|Jin, Fuxia - CORNELL UNIVERSITY|
Submitted to: British Journal of Nutrition
Publication Type: Peer Reviewed Journal
Publication Acceptance Date: June 10, 2008
Publication Date: April 1, 2009
Citation: Jin, F., Welch, R.M., Glahn, R.P. 2009. Effects of Ascorbic Acid, Phytic Acid and Tannic Acid on Ferritin-Iron Bioavailability as Determined Using an In Vitro Digestion/Caco-2 Cell Model. British Journal of Nutrition. 101(7):972-981. Interpretive Summary: Iron is an essential nutrient and is present in many forms in foods. The ferritin form of Fe is of interest because it may represent a more bioavailable form of Fe in plant foods. This study was designed to determine if the major promoter (ascorbic acid)and inhibitor (e.g. phytate and tannic acid) of Fe uptake affect ferritin-bound Fe. An in vitro digestion/Caco-2 cell model was used for these experiments, and the ferritin-bound Fe was compared to ferrous sulfate. Ascorbic acid promoted Caco-2 cell Fe uptake in relatively similar amounts from both ferritin Fe and ferrous sulfate. Phytic acid and tannic acid both inhibited Fe uptake from ferritin-bound Fe and ferrous sulfate to a similar extent. Overall, there were no significant differences in bioavailable Fe between ferritin bound Fe and ferrous sulfate. The results suggest that Fe in the ferritin molecule is easily released during digestion and this freed Fe interacts with known promoters and inhibitors of Fe bioavailability. However, these effects may be highly dependent on the food matrix, gastric pH, and other factors. Further research is needed to completely characterize ferritin Fe bioavailability.
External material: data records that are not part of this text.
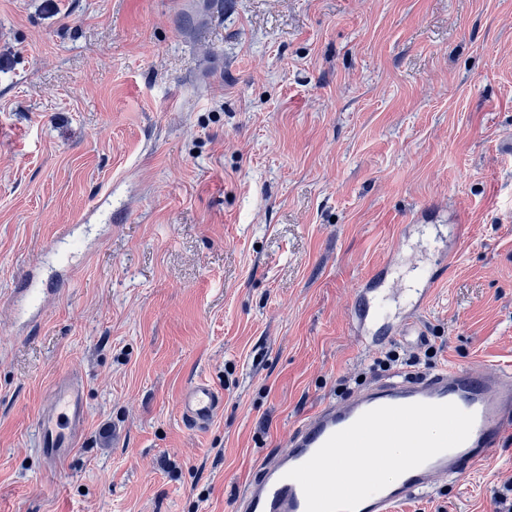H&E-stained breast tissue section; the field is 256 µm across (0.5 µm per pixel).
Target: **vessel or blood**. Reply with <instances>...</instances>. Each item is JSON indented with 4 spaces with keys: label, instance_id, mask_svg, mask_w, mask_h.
I'll return each instance as SVG.
<instances>
[{
    "label": "vessel or blood",
    "instance_id": "b4317fda",
    "mask_svg": "<svg viewBox=\"0 0 512 512\" xmlns=\"http://www.w3.org/2000/svg\"><path fill=\"white\" fill-rule=\"evenodd\" d=\"M355 316L363 339H371L381 330L390 335L396 332L381 281L362 288ZM414 403H452L474 414L469 437L461 445L403 473L362 501L357 512H393L404 500L429 496L435 477L456 481L463 470L496 454L512 432V371L489 373L457 367L405 370L387 374L347 398L326 400L293 427L284 447L259 461L234 502V512H306L303 490L288 478V471L307 462L334 433L352 425L363 413L381 406ZM177 405L182 421L189 428L201 430L223 410L224 395L200 378L182 390ZM87 418L82 381H57L36 426L38 448L49 466H57L72 454Z\"/></svg>",
    "mask_w": 512,
    "mask_h": 512
}]
</instances>
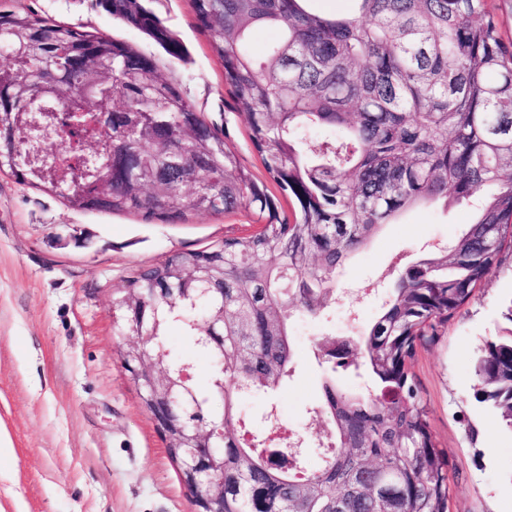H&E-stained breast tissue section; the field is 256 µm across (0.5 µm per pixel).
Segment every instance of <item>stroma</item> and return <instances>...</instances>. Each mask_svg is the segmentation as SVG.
<instances>
[{
  "label": "stroma",
  "mask_w": 512,
  "mask_h": 512,
  "mask_svg": "<svg viewBox=\"0 0 512 512\" xmlns=\"http://www.w3.org/2000/svg\"><path fill=\"white\" fill-rule=\"evenodd\" d=\"M154 57L198 112L225 130L257 182L270 178L253 150L245 115L233 108L224 65L199 32L190 0L151 6L189 49L182 65L94 0H5ZM472 220L467 206H417L382 227L336 276L335 301L295 321V372L276 405L283 424L315 439L309 411L328 373L314 345L370 321L397 256L450 244ZM251 211L192 215L180 224L79 210L0 173V512H192L162 436L119 358L123 337L112 297L139 269L255 231ZM512 255L437 338L417 350L413 372L432 430L451 465V512H512V432L474 397V359L511 325Z\"/></svg>",
  "instance_id": "35a3bbf8"
}]
</instances>
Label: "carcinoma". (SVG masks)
<instances>
[{
    "label": "carcinoma",
    "instance_id": "cac0c4a2",
    "mask_svg": "<svg viewBox=\"0 0 512 512\" xmlns=\"http://www.w3.org/2000/svg\"><path fill=\"white\" fill-rule=\"evenodd\" d=\"M169 56L188 49L147 0H95ZM306 0H191L197 27L224 64L249 138L291 203L255 181L224 137L152 57L104 34L33 12L0 9V172L82 210L168 223L244 207L259 228L216 247L176 252L138 270L113 296L118 330L151 331L173 393L214 428L224 450V512H450L449 459L438 447L411 372L417 346L452 320L512 255V40L490 0H352L342 16ZM280 32L257 59V27ZM44 105L63 116L54 136L97 159L33 176L24 125ZM423 204L470 205L449 248L403 265L356 340L315 350L337 366L359 359L369 385L328 376L314 413L319 461L272 437L267 419L294 372L292 312L315 315L336 270L385 224ZM207 354L208 393L162 342L176 320ZM477 402L512 432V330L474 363ZM249 396L267 400L259 417Z\"/></svg>",
    "mask_w": 512,
    "mask_h": 512
}]
</instances>
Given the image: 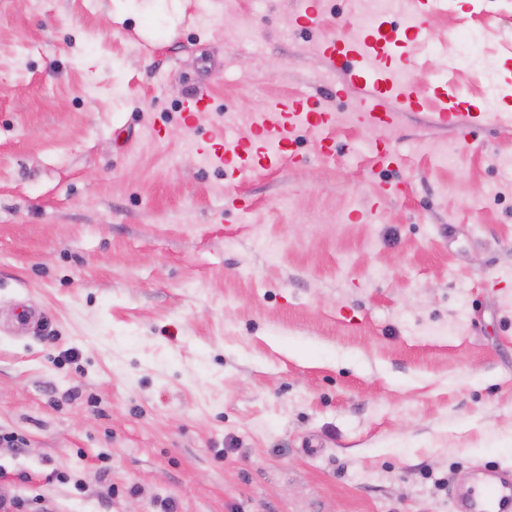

Technical Abstract: The effects of ascorbic acid, phytate and tannic acid on Fe bioavailability from Fe supplied as ferritin was compared to FeSO4 using an in vitro digestion/Caco-2 cell model. Horse spleen ferritin (HSF) was chemically reconstituted into a plant-type ferritin (P-HSF). In the presence of ascorbic acid (AA; molar ratio of Fe:AA, 1:20), significantly more Fe was absorbed from FeSO4 (~303%), HSF (~454%) and P-HSF (~371%) compared to ferrous sulfate or ferritin without AA. Phytic acid (PA; molar ratio of Fe:PA, 1:20), significantly reduced Fe bioavailability from FeSO4 (~86%), HSF (~82%) and P-HSF (~93%) relative to FeSO4 or ferritin controls. Fe bioavailability was significantly decreased (~97%) from both FeSO4 and ferritin samples by tannic acid (TA; molar ratio of Fe:TA, 1:1). AA was able to partially reverse the negative effects of PA (molar ratio of Fe:PA:AA, 1:20:20) on Fe bioavailability but did not reverse the inhibiting effects of TA (molar ratio of Fe:TA:AA, 1:1:20) on Fe bioavailability from ferritin and FeSO4. Overall, there were no significant differences in bioavailable Fe between P-HSF, HSF or FeSO4. Furthermore, the addition of AA (a known promoter) or the inhibitors, PA and TA, or both, did not result in significant differences in bioavailable Fe relative to FeSO4. The results suggest that Fe in the ferritin molecule is easily released during in vitro digestion and this freed Fe interacts with known promoters and inhibitors of Fe bioavailability.